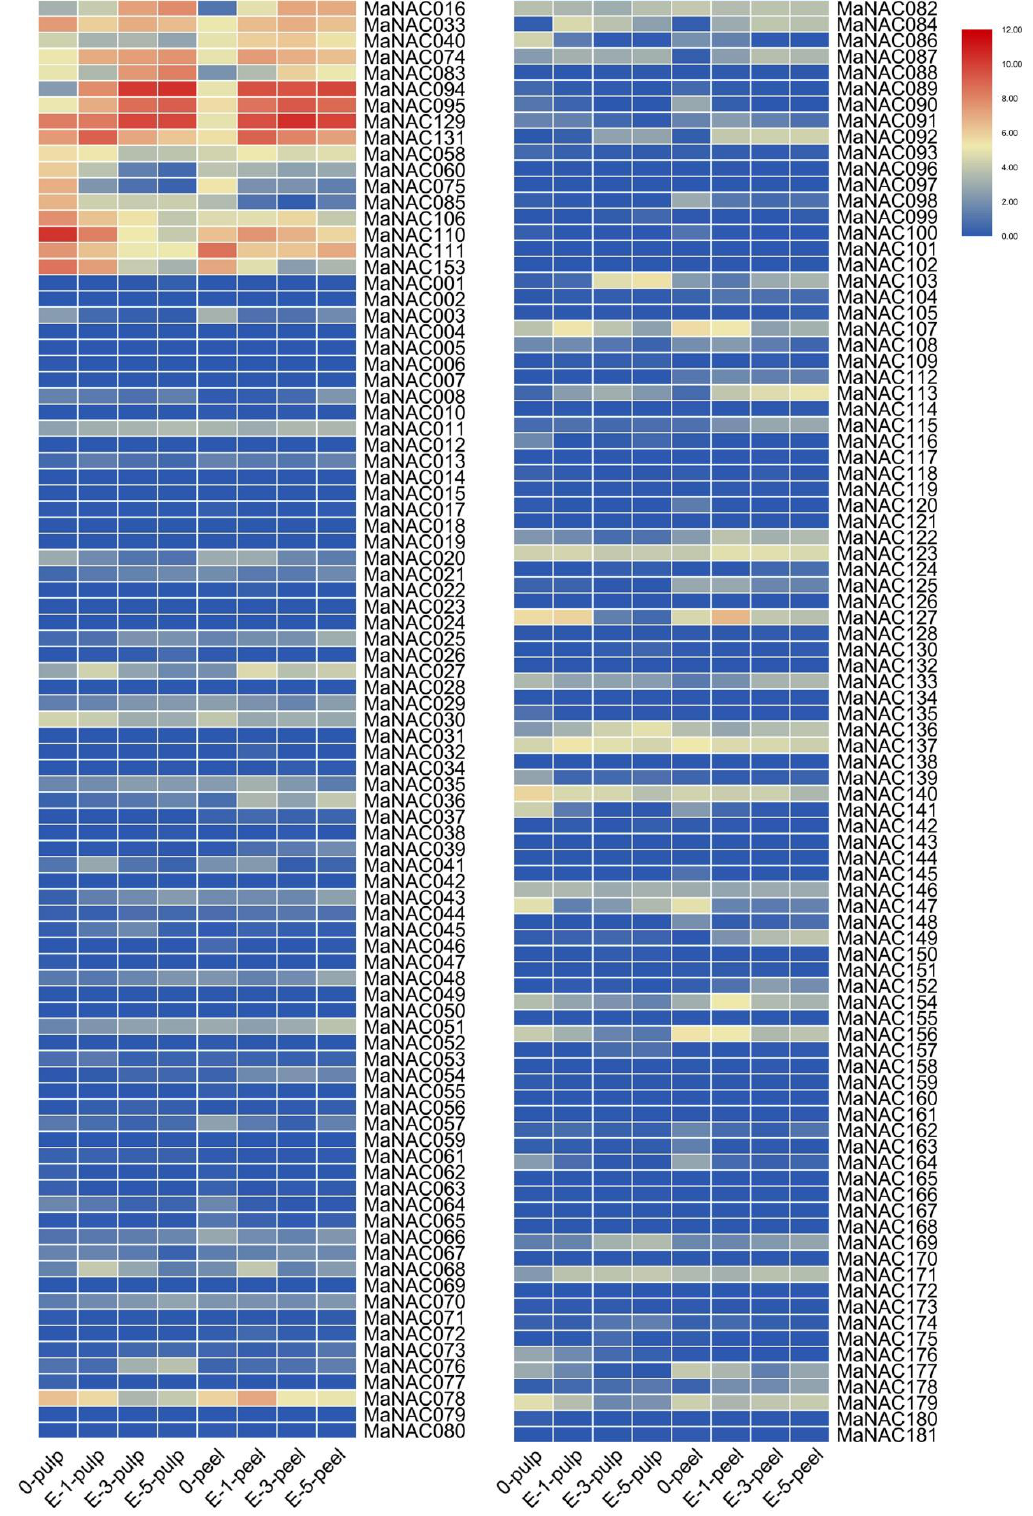
Figure 5. Expression patterns of MaNAC genes in the pulp or peel of banana at different intervals after treatment with ethylene (E represents ethylene, the number indicates the days after treatment). The heat map was generated using TBtools. The bar at the right of the heat map represents relative expression values.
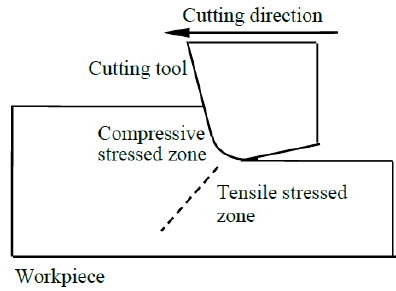
Figure 1. Schematic drawing of stress states in orthogonal cutting.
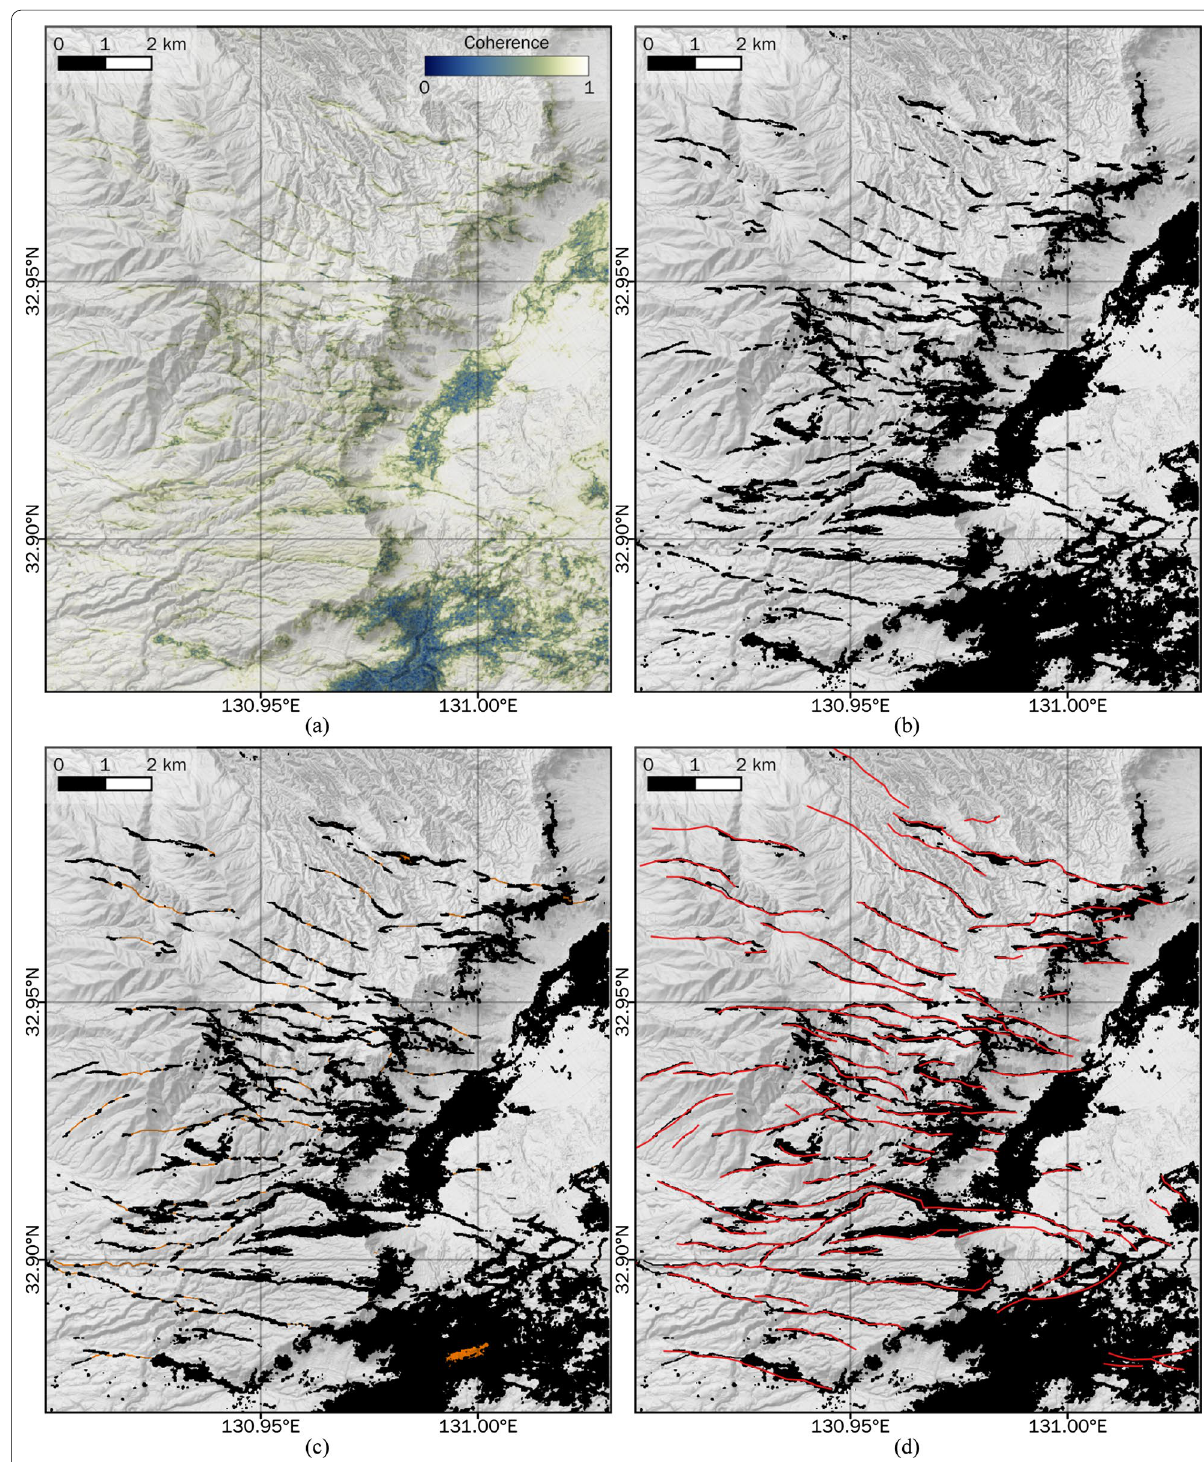
Fig. 7 a Average phase noise coherence estimate. b Base of the common mask image. Black pixels are masked. c Crafted common mask image. The manually added mask is highlighted by orange color. d Crafted common mask image overlaid by the displacement lineaments (red lines) identified by Fujiwara et al. (2016,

= WHAT TO DO =
Among the lines of the data, find every one that holds "Figure" and copy it.

= YOUR SOLUTION =
Figure 5. Expression patterns of MaNAC genes in the pulp or peel of banana at different intervals after treatment with ethylene (E represents ethylene, the number indicates the days after treatment). The heat map was generated using TBtools. The bar at the right of the heat map represents relative expression values.
Figure 1. Schematic drawing of stress states in orthogonal cutting.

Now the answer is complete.